• Work to complete
1) Take the court ruling from "- Accordingly, the" down to "person committed the offence." and write that stretch out again, changing "trial Judge" to "presiding Judge".
2) Go on with the ruling on no case to answer from the point where it stops.

• Text passage
Start of Block

You are here:
PacLII >>
Databases >>
High Court of Fiji >>
2019 >>
[2019] FJHC 742
Database Search
| Name Search
| Recent Decisions
| Noteup
| LawCite
| Download
| Help
State v Anderson [2019] FJHC 742; HAC31.2018 (26 July 2019)
IN THE HIGH COURT OF FIJI
AT SUVA
CRIMINAL JURISDICTION
Crim. Case No: HAC 31 of 2018
STATE
vs.
- HARRY ANDERSON
- VILIAME COLATI
Counsel: Ms. U. Tamanikaiyaroi for the State
Accused 1 - Appearing in Person
Mr. K. Chang with Ms. R. Nabainivalu for Accused 2
Date of Hearing: 22nd. 23rd, 24th and 25th July 2019
Date of Ruling: 26th July 2019
RULING
[ON NO CASE TO ANSWER]
- The two accused are being charged with one count of Aggravated Robbery, contrary to Section 311 ( 1) (a) of the Crimes Act. The particulars
of the offence are that:
FIRST COUNT
Statement of Offence
AGGRAVATED ROBBERY: Contrary to Section 311 (1) (a) of the Crimes Act 2009.
Particulars of Offence
HARRY ANDERSON and VILIAME COLATI between the 14th day and the 15th day of January, 2018 at Nasinu in the Central Division, in the company of each other, robbed HIRDESHNI SHEELAM GAUTAM of 1 x Nokia N5 Mobile phone valued at $495.00, 1 x vodafone Huwaei WIFI Modem valued at $140.00 and an E-Ticketing Card, all to the total value
of $635.00, the property of HIRDESHNI SHEELAM GAUTAM.
- The hearing of this matter commenced on the 22nd of July 2019. The prosecution presented the evidence of six witnesses and closed
the case of the prosecution. The learned Counsel for the second accused then made submissions pursuant to Section 231 (1) of the
Criminal Procedure Act, stating that there is no evidence to identify the two accused as the alleged perpetrators of this alleged
crime. I then directed the learned Counsel for the prosecution, the first accused and the learned counsel for the second accused
to make their respective oral submissions, which they did as per the directions. Having taken into consideration the evidence presented
by the prosecution and the respective submissions of the parties, I now proceed to pronounce my ruling as follows.
The Law on No Case to Answer
- Section 231 (1) of the Criminal Procedure Act states that:
“When the evidence of the witnesses for the prosecution has been concluded, and after hearing (if necessary) any arguments which
the prosecution or the defence may desire to submit, the court shall record a finding of not guilty if it considers that there is
no evidence that the accused person (or any one of several accused) committed the offence.”
- Accordingly, the trial Judge is required to find the accused not guilty at the conclusion of the case of the prosecution, if the court
considers that there is no evidence to establish that the accused person committed the offence.

End of Block

• Record set

Start of Block

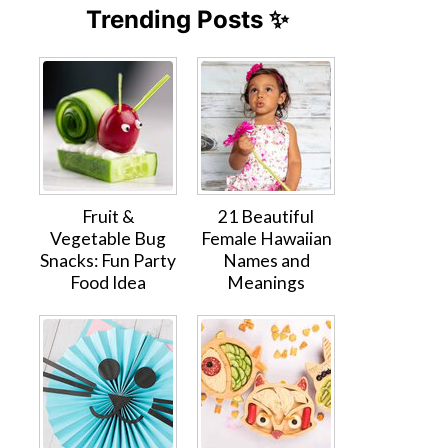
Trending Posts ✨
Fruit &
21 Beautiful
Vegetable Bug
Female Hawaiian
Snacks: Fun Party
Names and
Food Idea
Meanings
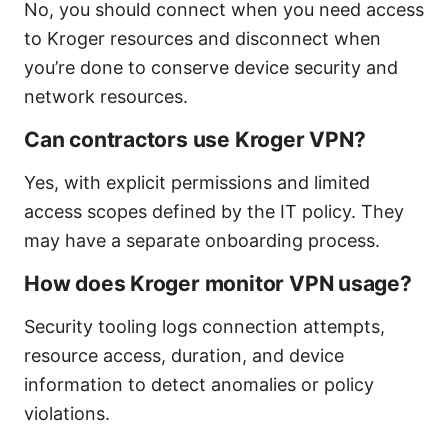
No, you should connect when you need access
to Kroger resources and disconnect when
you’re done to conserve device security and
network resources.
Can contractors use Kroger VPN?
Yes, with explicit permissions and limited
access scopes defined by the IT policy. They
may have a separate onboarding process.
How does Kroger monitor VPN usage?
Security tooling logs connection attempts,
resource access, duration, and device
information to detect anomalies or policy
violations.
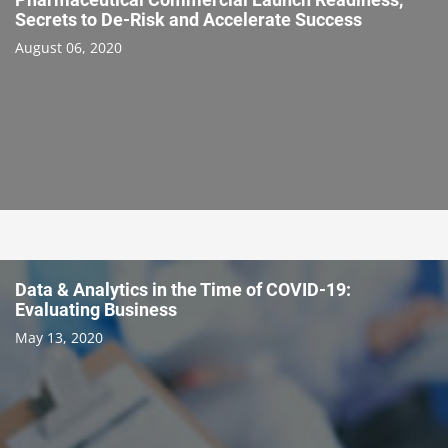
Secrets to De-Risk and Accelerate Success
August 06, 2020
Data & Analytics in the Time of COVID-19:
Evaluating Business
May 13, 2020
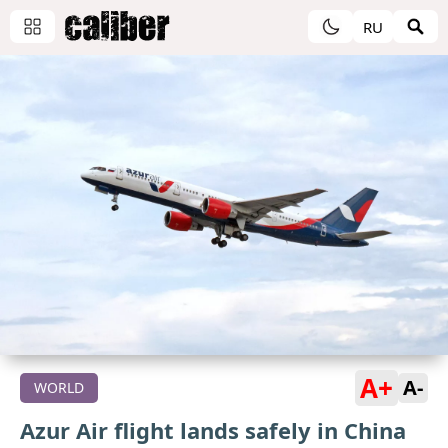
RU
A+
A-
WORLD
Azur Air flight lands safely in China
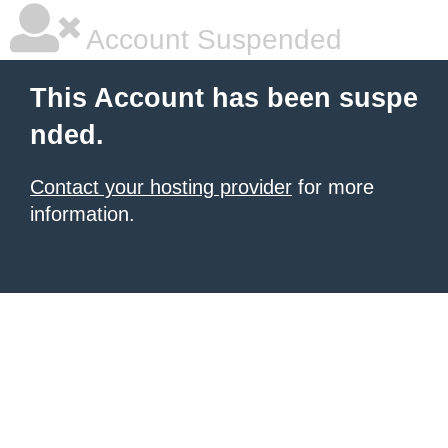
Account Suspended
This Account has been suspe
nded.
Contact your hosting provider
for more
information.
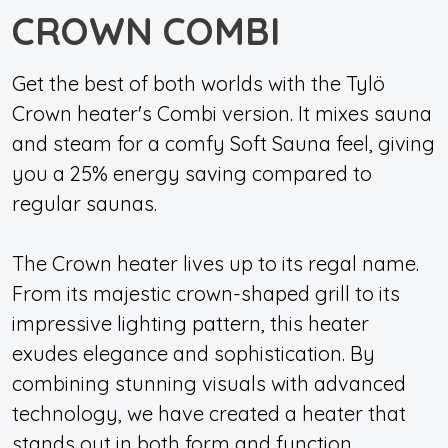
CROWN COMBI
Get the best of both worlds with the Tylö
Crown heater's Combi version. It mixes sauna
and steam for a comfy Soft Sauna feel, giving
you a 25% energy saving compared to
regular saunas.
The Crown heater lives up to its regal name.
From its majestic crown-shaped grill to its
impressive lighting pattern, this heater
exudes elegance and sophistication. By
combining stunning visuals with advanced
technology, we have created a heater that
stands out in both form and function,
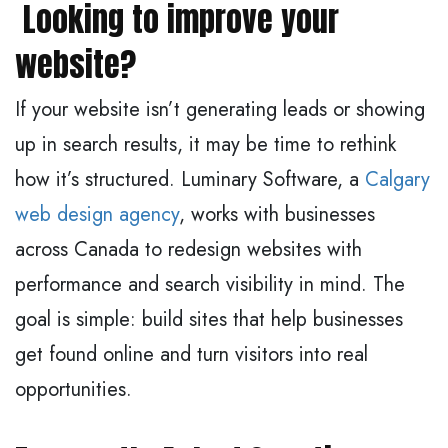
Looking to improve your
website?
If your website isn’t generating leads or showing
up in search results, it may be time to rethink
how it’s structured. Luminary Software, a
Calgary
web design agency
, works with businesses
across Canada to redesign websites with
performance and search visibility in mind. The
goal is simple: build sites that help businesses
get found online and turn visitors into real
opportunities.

End of Block
Start of Block

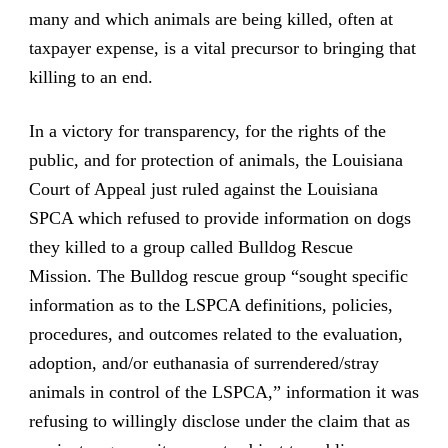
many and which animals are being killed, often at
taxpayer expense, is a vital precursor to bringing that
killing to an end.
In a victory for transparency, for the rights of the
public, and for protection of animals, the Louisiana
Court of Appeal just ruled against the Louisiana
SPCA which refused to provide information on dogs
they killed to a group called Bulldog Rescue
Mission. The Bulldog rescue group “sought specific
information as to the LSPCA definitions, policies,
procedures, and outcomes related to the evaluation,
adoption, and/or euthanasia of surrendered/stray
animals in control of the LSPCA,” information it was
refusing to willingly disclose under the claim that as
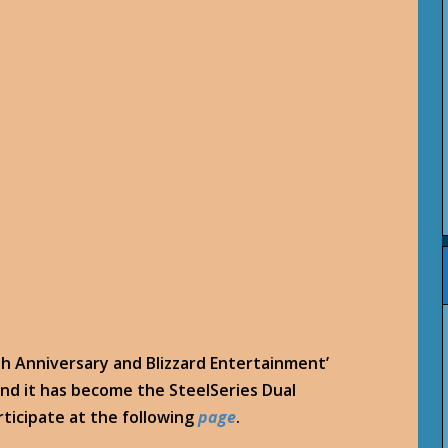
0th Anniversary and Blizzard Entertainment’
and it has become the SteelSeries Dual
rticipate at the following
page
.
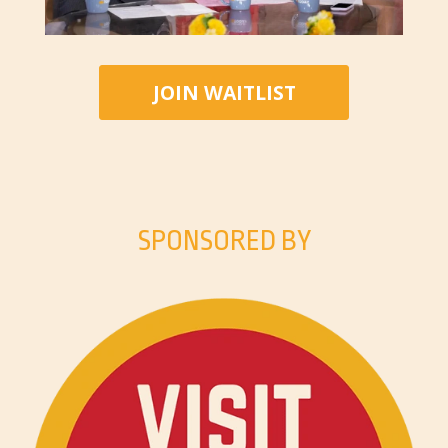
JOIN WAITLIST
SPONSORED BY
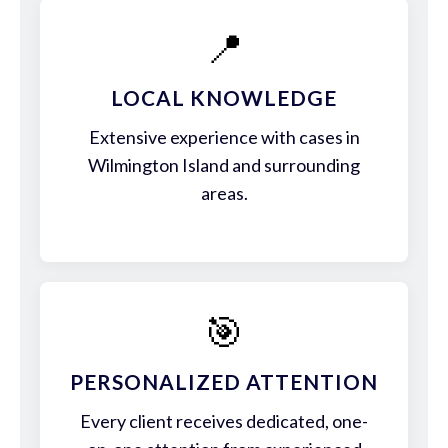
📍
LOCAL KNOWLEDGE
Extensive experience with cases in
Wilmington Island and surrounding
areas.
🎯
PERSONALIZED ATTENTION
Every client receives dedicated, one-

End of Block
Start of Block

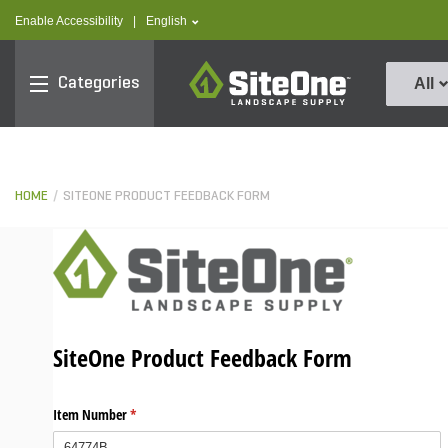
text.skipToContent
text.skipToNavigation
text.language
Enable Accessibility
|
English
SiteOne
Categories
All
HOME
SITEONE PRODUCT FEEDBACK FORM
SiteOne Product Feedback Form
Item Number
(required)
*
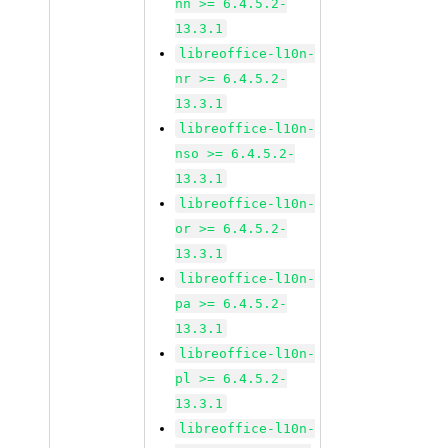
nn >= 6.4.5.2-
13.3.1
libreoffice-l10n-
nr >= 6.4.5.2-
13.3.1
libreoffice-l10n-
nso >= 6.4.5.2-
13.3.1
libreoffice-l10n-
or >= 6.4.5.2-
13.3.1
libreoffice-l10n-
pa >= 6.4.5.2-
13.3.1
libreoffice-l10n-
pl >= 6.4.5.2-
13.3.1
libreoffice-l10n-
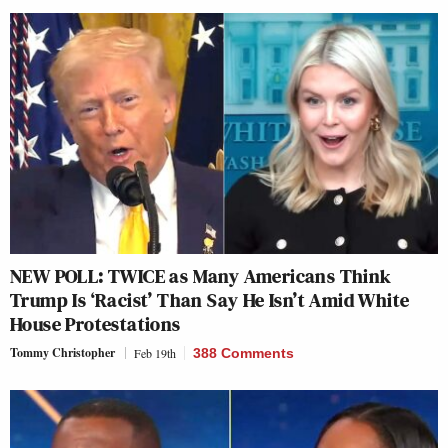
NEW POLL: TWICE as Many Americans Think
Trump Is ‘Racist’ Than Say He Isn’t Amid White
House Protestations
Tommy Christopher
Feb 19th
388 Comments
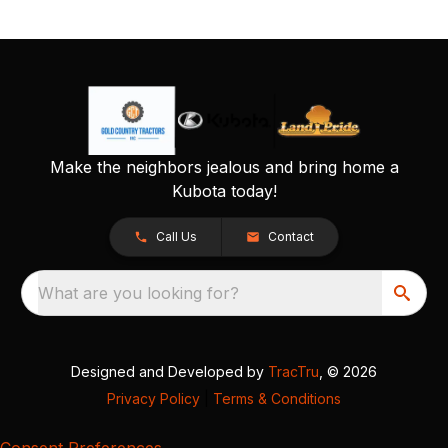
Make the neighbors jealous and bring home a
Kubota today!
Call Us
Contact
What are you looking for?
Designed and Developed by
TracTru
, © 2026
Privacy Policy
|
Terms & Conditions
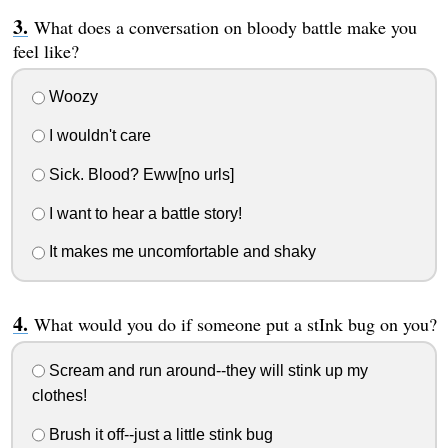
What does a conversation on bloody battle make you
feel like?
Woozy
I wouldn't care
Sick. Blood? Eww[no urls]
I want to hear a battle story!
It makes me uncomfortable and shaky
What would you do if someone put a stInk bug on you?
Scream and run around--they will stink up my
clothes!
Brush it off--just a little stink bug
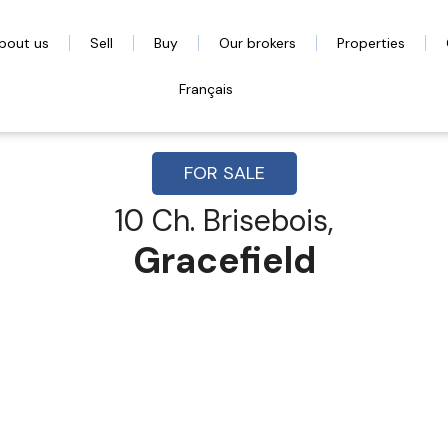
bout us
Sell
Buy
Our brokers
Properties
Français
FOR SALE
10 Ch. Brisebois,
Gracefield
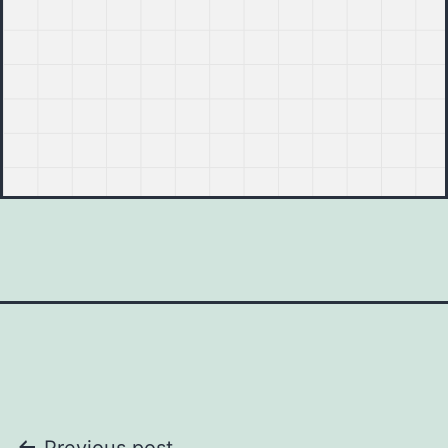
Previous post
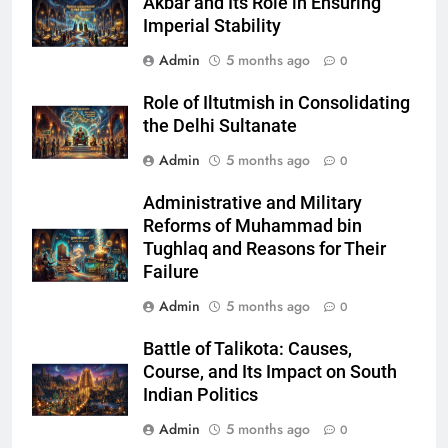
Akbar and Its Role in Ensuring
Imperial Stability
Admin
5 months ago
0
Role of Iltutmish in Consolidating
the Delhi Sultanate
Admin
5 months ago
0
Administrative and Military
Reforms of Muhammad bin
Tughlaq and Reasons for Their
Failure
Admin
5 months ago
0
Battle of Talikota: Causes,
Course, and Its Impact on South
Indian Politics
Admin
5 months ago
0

End of Block

• Responses
1)
- Accordingly, the presiding Judge is required to find the accused not guilty at the conclusion of the case of the prosecution, if the court
considers that there is no evidence to establish that the accused person committed the offence.

2)
- The Fiji Court of Appeal in Talala v State [2019] FJCA 50; AAU155.2015 (7 March 2019) held that the test under Section 231 (1) of the Criminal Procedure Act is to determine whether there is some relevant and admissible
evidence, direct or circumstantial, touching on all elements of the charge. It is not a duty of the court to take into consideration
the credibility, reliability and the weight of the evidence at that state. The Fiji Court of Appeal in Talala v State (supra) held that:
“It is well settled that, the test at this stage of the trial is whether there is some relevant and admissible evidence, direct
or circumstantial, touching on all elements of the charge and not an assessment of the weight and credibility of such evidence, unless
the evidence is inherently vague or improbable.”
- The High Court of Fiji in State v Nikolic [2019] FJHC 91; HAC115.2018 (18 February 2019) held that:
“The test for a no case to answer application inHigh Cour Court is settled. The test is whether there is some incriminating evidence, direct or circumstantial, on all
the esseningredients of the charged offence or offences (Sisa Kalisoqo v R Criminal Appeal <160;Noof 1984, State vate v Mosese Tuisawau Cr. App. 14/90, State v Woo Chin Chae [2000] HAC 023/9/99S).”
- Accordingly, the Court is required to determine whether the prosecution presented some relevant and admissible incriminating evidence,
direct or circumstantial, on all the essential elements of the offence as charged.
Elements of the Offence
- I now turn into discuss the main elements of the offence of Aggravated Robbery. The prosecution has alleged that the two accused in
company with each other had robbed the complainant of one Nokia N 5 Mobile Phone, One Vodafone Huawei Wifi Modem, and one E-ticketing
card. All of these properties were belonged to the complainant.
- Accordingly, the main elements of the offence as charged are that:
1. The two accused, in this case Harry Anderson and Village Colati,
2. In the company of each other,
3. Dishonestly appropriates one Nokia N5 Mobile Phone, one Vodafone
Huawei Wifi Modem and one E-ticketing card belong to the complainant,
in this case Hirdeshni Sheelam Gautam,
4. With the intention of permanently deprives it,
5. And used force on Hirdeshni Sheelam Goutam, before stealing the said
items.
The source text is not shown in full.